Hey look, I think the govt should be out of the marriage racket altogether. But until they ARE out of the marriage racket, they need to extend the right equally.
 
Well, the German people overwhelmingly put the Nazis and Adolf Hitler in power. That didn't make them right either, did it?

the expressed will of the majorities of 31 of 31 states...

and NAZIS!

LOL!
 
This is a red herring, as has been shown time and again. Gay marriage and polygamy are not the same thing, not even close.

That's because you are a bigot against polygamists.
 
There is nothing narrow about an 0-31 record of popular vote.

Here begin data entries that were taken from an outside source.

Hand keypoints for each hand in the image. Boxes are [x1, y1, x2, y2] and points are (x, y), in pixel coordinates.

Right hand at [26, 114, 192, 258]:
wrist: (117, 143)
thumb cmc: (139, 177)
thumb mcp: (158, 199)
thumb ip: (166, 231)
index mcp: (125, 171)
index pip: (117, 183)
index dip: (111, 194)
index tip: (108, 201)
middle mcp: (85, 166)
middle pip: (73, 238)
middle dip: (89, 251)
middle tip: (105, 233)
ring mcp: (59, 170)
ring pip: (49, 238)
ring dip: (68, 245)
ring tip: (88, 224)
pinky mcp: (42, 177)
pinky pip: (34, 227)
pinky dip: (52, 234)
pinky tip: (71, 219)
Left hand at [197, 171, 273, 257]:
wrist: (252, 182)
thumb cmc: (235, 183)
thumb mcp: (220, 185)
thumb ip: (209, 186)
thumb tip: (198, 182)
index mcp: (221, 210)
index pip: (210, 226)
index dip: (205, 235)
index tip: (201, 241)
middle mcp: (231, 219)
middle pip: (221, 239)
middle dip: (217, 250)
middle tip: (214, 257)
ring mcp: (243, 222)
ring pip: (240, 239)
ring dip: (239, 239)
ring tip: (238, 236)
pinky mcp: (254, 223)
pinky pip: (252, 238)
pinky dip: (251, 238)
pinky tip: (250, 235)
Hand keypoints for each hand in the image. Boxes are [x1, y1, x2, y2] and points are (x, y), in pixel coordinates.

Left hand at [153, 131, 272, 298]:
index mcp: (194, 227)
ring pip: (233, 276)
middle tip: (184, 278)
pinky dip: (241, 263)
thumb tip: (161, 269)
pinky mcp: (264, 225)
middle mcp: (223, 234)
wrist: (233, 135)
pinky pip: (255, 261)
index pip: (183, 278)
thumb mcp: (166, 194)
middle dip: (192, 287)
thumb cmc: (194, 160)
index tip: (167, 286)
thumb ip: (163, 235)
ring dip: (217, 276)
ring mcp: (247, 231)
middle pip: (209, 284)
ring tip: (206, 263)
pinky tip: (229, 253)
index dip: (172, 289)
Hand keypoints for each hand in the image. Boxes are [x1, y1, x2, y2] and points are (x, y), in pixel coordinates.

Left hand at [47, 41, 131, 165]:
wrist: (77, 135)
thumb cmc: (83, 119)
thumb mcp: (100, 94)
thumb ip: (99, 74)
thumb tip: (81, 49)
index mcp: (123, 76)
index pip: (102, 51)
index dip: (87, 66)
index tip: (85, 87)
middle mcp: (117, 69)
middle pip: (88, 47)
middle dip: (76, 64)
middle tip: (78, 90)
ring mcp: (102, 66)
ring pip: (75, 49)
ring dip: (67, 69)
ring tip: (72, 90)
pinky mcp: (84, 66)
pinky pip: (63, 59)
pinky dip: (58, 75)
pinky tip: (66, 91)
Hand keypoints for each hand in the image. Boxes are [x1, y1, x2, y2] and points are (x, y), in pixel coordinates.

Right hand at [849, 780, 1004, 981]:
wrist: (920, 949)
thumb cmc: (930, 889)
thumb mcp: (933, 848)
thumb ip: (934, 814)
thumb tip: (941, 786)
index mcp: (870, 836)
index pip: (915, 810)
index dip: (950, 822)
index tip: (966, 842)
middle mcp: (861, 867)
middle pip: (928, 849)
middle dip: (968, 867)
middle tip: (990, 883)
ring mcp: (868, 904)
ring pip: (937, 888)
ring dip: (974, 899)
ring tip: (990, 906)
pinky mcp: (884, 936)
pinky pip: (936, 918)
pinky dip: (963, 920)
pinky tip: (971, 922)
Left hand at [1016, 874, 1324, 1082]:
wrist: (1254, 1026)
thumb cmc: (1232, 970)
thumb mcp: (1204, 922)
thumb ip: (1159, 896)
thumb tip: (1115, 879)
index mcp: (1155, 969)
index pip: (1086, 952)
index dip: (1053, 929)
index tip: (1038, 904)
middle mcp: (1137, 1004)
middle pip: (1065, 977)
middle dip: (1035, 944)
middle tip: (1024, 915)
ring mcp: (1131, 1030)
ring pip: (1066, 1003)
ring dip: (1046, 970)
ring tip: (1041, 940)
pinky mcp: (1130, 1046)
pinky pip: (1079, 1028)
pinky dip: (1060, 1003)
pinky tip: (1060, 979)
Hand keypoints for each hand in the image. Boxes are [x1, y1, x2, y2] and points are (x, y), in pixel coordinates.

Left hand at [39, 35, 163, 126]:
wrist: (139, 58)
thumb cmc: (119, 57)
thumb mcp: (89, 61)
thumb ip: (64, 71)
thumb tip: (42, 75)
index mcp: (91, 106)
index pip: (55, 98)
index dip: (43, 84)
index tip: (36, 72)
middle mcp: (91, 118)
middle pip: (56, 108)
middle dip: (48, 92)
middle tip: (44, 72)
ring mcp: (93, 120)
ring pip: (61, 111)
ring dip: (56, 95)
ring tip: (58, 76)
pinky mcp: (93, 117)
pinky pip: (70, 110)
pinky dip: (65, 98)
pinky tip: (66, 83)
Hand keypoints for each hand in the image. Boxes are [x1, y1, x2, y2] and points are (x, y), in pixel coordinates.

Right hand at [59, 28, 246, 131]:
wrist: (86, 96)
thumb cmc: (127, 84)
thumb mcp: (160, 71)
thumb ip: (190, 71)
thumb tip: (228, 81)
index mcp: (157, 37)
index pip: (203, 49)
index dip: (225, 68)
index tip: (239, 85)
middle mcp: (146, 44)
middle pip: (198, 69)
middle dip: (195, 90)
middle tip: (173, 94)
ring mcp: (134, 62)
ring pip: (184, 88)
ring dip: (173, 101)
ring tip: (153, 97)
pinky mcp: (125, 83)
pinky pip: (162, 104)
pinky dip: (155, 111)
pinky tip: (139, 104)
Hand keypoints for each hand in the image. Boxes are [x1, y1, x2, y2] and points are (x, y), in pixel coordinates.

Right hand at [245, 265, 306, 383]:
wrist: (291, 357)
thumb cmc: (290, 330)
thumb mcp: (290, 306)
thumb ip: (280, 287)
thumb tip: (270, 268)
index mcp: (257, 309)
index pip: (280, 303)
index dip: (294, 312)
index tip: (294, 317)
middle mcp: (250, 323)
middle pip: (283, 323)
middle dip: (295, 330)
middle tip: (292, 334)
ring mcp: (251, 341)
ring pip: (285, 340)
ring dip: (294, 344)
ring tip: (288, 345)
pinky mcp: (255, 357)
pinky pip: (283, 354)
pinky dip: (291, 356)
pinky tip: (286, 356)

That is a deceiving statistic. What is the margin of victory in each case? 31 strait 1 % wins is not an overwhelming majority of opinion.
 
I would 100% agree with you. To be honest, I think the real solution is to get rid of the marriage license. The "benefits" which you get through the marriage license can be offered in separate contracts. Cause after all things like hospital visitation or guardianship or kids or any of the stuff that comes with the marriage license, an individual should be able to freely assign. But good luck getting the government to give up the marriage license. And so long as the marriage license exists as a state granted and recognized contract; you can't exclude the gays.

Never going to happen. Also, you failed to mention things like tax law, which is not something individuals can assign.
 
If you want to go through all 4 of those cases and argue why the Supreme Court was wrong in its conclusion that marriage is a Constitutionally protected right, then have at it. I'm sure it would make a good thread. However, you asked for the legal precedent, and it is firmly established. The federal government sees marriage as a fundamental right. Neither side of the Prop 8 case argued that marriage was not a fundamental right.

No I'd rather not, but it was an interesting exercise to find a way out for the conservative supremes. :) By the way, precedent doesn't always hold.